Но я не очень поверил такому объяснению, поскольку Буш был известен как сверхосторожный политик и при встречах с Карповым и со мной, когда приезжал в Женеву, никогда не говорил ни слова сверх того, что было у него записано в коротеньких шпаргалках розового, зеленоватого и еще какого-то цвета. По цвету, очевидно, быстрее отыскивалась тема, по которой требовалось высказаться. Это всегда была самая общая, круглая и «забубенная» американская позиция без всяких попыток отвечать на аргументы собеседника. Скорее всего, Буш в этот раз просто поторопился, выложив то, что они собирались сказать под самый занавес переговоров, а именно: США не отказываются от размещения своих ракет, но готовы рассмотреть вопрос об Англии и Франции потом, на других переговорах. Быть готовым что-либо «рассмотреть» на деле может ничего не значить, но звучит конструктивно и публику обычно сбивает с толку.
5 октября мы официально отклонили американский вариант, внесенный Нитце 22 сентября. Беседы с Нитце становились все более напряженными. Я читал ему выдержки из заключения сенатской комиссии по иностранным делам, где говорилось, что правильно они не включили Англию и Францию с их ядерными вооружениями в договор ОСВ-2. Если бы их включили в этот договор вместе с американскими средствами передового базирования, то США было бы не о чем говорить на переговорах о ядерных силах в Европе. В этой связи я спрашивал Нитце, как он может утверждать, что наша ракета СС-20 несопоставима с английскими и французскими ракетами подводных лодок, когда сенатская комиссия, на которой он сам выступал, приняла решение, что это не только возможно, но и нужно? Спрашивал его я и о том, сколько раз они еще собираются продавать нам все ту же англо-французскую «лошадь». Правда, «деда» это нисколько не смущало.

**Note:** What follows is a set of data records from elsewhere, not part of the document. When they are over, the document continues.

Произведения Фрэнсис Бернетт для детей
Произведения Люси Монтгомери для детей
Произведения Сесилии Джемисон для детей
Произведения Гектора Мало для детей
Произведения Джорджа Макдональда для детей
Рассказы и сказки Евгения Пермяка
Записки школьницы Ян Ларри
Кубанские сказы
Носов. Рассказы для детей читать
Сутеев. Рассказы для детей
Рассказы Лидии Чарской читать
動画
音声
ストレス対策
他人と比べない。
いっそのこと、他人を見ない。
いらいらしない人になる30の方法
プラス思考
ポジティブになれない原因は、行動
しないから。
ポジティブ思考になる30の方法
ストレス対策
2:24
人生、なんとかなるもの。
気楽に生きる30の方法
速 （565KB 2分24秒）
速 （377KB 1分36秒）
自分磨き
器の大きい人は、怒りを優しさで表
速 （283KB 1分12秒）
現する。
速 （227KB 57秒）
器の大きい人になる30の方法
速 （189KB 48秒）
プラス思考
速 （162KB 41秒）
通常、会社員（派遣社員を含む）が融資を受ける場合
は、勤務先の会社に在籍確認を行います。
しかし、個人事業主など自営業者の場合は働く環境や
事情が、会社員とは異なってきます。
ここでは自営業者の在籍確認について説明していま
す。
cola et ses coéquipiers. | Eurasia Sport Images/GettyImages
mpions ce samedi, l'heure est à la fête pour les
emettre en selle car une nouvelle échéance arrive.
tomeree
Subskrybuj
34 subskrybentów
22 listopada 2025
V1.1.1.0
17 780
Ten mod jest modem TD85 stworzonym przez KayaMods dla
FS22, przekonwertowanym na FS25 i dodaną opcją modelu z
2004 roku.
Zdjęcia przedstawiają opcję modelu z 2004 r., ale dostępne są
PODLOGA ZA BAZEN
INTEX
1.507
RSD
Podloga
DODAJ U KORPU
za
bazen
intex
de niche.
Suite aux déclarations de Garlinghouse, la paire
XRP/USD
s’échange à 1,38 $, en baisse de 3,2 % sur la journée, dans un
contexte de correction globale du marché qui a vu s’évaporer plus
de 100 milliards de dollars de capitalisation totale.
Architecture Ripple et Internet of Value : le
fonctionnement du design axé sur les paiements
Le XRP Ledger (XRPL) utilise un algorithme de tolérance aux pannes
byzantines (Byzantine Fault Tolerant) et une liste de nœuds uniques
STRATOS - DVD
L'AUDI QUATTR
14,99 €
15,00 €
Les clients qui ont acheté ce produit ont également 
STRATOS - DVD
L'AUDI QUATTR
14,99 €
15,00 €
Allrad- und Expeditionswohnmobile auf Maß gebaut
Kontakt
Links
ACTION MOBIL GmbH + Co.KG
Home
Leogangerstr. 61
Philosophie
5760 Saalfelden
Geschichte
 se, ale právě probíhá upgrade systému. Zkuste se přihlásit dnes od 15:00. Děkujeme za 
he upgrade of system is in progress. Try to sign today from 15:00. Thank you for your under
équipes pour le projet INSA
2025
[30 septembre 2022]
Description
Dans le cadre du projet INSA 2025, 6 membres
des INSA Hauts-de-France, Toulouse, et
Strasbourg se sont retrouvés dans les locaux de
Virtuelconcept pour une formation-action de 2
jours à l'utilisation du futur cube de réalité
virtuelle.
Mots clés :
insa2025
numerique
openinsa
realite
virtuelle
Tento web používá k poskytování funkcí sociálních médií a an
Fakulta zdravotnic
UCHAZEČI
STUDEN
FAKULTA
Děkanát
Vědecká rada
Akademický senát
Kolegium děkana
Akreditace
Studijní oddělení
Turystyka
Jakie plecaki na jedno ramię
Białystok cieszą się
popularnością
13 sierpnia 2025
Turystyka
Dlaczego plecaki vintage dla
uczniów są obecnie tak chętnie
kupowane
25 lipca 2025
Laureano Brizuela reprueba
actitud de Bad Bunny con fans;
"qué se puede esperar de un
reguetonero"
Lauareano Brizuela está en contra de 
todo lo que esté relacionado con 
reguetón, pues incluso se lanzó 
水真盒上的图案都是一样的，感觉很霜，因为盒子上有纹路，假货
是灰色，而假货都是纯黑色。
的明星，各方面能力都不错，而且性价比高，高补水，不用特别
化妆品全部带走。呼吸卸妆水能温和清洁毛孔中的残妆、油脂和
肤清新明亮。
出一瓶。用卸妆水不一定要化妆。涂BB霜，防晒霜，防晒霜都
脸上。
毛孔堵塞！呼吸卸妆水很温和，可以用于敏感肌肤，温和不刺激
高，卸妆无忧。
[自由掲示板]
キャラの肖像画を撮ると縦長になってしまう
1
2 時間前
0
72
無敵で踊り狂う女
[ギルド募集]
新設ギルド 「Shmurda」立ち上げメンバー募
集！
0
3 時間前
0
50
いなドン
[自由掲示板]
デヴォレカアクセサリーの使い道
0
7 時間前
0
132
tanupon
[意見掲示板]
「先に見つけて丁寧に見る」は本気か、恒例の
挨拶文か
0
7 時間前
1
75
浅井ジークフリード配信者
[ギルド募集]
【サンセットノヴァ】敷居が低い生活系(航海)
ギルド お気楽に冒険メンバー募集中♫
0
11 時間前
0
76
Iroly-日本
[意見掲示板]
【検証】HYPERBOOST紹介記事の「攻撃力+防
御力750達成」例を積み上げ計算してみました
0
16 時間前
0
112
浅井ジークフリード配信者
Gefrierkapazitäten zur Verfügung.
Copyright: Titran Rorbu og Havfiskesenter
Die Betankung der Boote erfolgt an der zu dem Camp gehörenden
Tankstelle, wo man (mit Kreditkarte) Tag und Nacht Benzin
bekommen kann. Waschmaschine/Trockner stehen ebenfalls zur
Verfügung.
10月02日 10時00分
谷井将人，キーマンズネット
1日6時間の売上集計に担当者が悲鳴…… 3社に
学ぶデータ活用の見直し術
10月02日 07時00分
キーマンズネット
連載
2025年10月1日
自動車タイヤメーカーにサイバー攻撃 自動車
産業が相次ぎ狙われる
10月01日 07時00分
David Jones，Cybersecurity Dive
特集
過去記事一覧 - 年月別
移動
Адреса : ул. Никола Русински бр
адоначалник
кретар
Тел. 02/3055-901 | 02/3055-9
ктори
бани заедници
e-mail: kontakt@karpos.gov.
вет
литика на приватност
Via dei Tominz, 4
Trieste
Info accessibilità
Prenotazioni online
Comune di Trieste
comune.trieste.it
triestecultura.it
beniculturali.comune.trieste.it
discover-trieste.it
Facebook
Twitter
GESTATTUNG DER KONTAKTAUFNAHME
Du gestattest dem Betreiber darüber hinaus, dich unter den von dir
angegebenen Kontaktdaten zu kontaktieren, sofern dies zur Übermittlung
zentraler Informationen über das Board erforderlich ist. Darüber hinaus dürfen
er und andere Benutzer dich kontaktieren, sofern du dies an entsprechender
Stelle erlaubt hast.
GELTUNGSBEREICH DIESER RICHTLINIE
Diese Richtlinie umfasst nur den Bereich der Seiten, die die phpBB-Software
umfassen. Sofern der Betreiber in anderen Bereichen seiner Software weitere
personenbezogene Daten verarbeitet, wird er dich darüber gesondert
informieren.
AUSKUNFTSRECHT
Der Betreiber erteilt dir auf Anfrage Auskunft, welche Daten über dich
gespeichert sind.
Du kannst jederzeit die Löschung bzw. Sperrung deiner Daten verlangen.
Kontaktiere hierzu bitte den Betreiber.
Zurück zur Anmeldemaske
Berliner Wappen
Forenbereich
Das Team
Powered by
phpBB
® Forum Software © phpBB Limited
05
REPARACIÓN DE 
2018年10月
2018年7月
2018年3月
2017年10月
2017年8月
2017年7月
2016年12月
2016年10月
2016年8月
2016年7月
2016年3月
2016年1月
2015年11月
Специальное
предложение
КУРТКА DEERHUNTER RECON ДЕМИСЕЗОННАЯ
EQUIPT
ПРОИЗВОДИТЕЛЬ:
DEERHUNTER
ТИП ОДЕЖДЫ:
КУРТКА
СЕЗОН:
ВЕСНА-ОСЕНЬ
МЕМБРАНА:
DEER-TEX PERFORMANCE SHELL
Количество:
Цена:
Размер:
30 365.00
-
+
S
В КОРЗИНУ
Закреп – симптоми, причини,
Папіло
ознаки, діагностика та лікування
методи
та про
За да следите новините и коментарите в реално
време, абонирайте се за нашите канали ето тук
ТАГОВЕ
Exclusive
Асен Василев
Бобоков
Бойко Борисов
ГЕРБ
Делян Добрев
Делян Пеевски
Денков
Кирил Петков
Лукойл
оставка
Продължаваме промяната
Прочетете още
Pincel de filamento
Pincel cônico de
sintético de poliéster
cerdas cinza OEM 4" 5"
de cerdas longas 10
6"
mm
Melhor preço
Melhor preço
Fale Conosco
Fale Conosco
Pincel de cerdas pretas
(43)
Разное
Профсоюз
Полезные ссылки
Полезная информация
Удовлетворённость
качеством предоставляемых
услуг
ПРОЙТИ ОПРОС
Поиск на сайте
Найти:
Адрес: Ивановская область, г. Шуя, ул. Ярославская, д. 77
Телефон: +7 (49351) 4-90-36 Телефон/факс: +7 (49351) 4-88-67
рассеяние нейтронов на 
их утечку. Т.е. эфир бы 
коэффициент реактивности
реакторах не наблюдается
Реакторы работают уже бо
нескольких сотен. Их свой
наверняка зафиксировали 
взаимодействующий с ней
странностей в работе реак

7 октября Нитце заявил в Гааге на сессии Атлантической ассамблеи, что считает нецелесообразным откладывать размещение ракет, хотя и понимает, что после этого русские, скорее всего, уйдут с переговоров. Но этого не надо бояться: как раз после размещения и начнутся действительно деловые переговоры. Казалось, прогноз Корниенко полностью подтверждается.
26 октября, наконец, выступил по телевидению Ю. В. Андропов и изложил наш компромиссный вариант. Я поймал себя на мысли, что за все время переговоров делегации не давали внести, по сути дела, ни одного компромиссного предложения и «обкатать» его с американцами. Мы всегда должны были объяснять задним числом, что публично заявлял наш тот или иной генеральный секретарь. Переговоры велись практически через газеты и телевидение, над чем немало подтрунивали американцы.
В тот же день вечером Нитце пригласил меня к себе на квартиру на ужин. Он сразу же сказал, что наши предложения не будут приняты, так как они твердо решили разместить в Европе свои ракеты. Дальше у нас пошел спор, от которого несло той самой махровой ядерной дьявольщиной, которая всегда отталкивала меня, но в которой Нитце чувствовал себя как рыба в воде.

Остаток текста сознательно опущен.